私は、日本赤軍の元最高幹部・重信房子を〝リアルタイム〟で知りません。

彼女が何をしたのかは、〝全てが終わった〟ずっと後の〝事後報告〟で知りました。

2000年11月に、潜伏先の大阪で逮捕。オランダのフランス大使館を占拠したハーグ事件(1974年)の関与していたとされ、懲役20年の実刑判決を受け、服役していました。

昨日、収容先の東日本成人矯正医療センター(昭島市)から出て、近くの公園で取材に応じた重信は「自分たちの戦闘を第一にしたことで、無辜の人たちに被害を与えた」と謝罪。

私が高校、大学時代を過ごした1980年後半〜では学生運動は完全に沈静化していましたが、熾火とも言えない余熱が少しだけ残っていたかもしれません。

大学に入学した春、学生運動の真似事をしていたサークルに誘われ、古い校舎の屋根裏部屋で「戦艦ポチョムキン」を見たことがありました



昨日からの報道を見ると、2022年の日本が重信房子とどう向きあって良いのか戸惑っているように思えます。

彼女を全く知らない人が昨日からのニュースを見たり聞いたりするだけだと「極悪人」というよりも「時代遅れの革命家」「稀代のカリスマ」と受け止めたかもしれません。

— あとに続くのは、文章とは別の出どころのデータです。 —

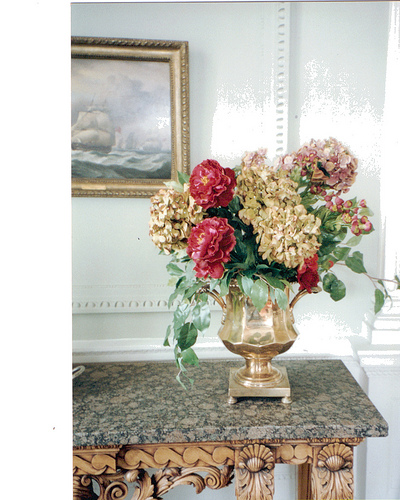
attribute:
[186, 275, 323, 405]
vase — sitting, goldish, gold, golden, present, shiny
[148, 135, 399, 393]
flowers — red, green, rose, gold, present, hanging, white, pink,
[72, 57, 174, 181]
picture — hanging, painted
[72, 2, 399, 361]
wall — white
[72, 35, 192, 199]
frame — golden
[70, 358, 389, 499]
table — marble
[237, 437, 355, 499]
legs — wooden, wood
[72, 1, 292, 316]
moulding — wood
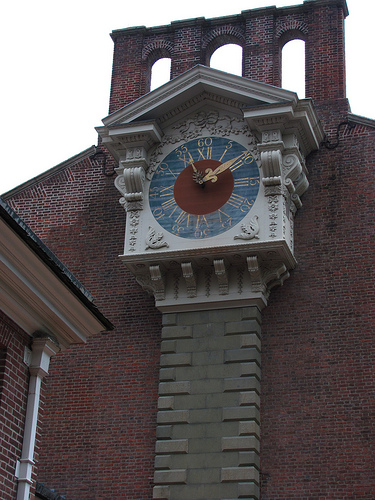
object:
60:
[198, 137, 213, 147]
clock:
[148, 137, 260, 239]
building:
[0, 8, 373, 498]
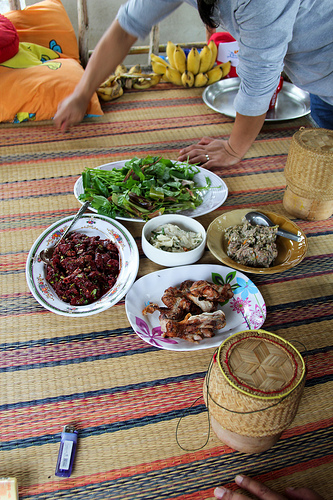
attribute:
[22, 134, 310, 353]
food — untouched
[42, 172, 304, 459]
food — red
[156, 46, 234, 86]
bananas — yellow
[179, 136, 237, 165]
hand — of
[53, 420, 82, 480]
lighter — blue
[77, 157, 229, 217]
plate — large, oval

学生運動が〝絶滅〟し、バブルに突入した時代に大学生だった私たちの頃でも、重信房子らを英雄視する空気が少なからずありました。

のちに日本を震撼させたオウム真理教が誰からも共感されなかったのに対して、同じテロリストでも彼女たちは明らかに違いました。

オウムの首謀者の麻原彰晃は教団施設の狭い隠し部屋で札束にまみれて息を潜めているところを逮捕され、自分の口からは何も発しませんでした。

そして、麻原とは対照的に重信は笑みさえ浮かべ、手錠をかけられた両手でガッツポーズのような構えをを何度もとって逮捕されました。

私はオウム事件はリアルタイムで知っています。彼らの凶悪犯罪に怒りを覚えましたが、たった一つだけ恐れていたのは機動隊が強行突入したとき、麻原が笑みを浮かべて自ら〝ゴルゴダの丘〟を歩くように機動隊に投降することでした。

彼らの劇場型犯罪の数々はテレビカメラに収められていました。もし、麻原が「信者たちには何の罪もない」と堂々と投降していたなら、暗愚な人は麻原に共感したかもしれません。

当たり前ですが、そんなことはなく、麻原は最後の最後まで誰にでもわかる卑怯者のままでした。

重信房子も卑怯者と呼んで差し支えないでしょうが、彼女や彼女の支援者はそうは思っていないようです。

「間違った世の中を正しくするための革命、そのためには武力行使も致し方がない」。というのが大間違いです。


「スターウォーズ」は帝国軍に対するレジスタンスを描いたSF映画ですが、ラストは帝国軍の巨大兵器デススターを破壊してハッピーエンドになります。

デススターに勤務する突撃兵たちは宇宙の辺境から集められた無辜の若者たちで、そこには彼らなりの生活があり、あれほど巨大な人工惑星ですから、家族や町のコミュニティーも存在していたでしょう。

スカイウォーカーたちはそんな無辜の人々を含めて、デススターごと破壊したのでした。

レジスタンスに憧れるのは若者の特権ですが、彼らは共産主義の末路が必ず独裁者を生み出してしまう大きな矛盾を深く考えることはありません。



彼女は私と違い圧倒的なカリスマ性の持ち主ですが、間違いなく見た映画やスポーツ、読んだ小説や漫画が極端に少ない人でしょう。

何も見ていない、何も読んでいない、何も知らないのに、机の上だけの狭い正義を振り回し邪魔する人は殺しても良いという、まさにオウムと同根の間違った正義に固まったロボットです。

ロボットにカリスマ性があるというのも、なんだかなあですが。



70年代に学生生活を送っていた諸先輩がたはもちろん、私たちの世代でも大きなニュースだったのですが、世間の扱いはそうでもなくて「よくよく考えたらそうだようなぁ」と思いました。

大きなニュースにならなくて良かったのでしょう、きっと。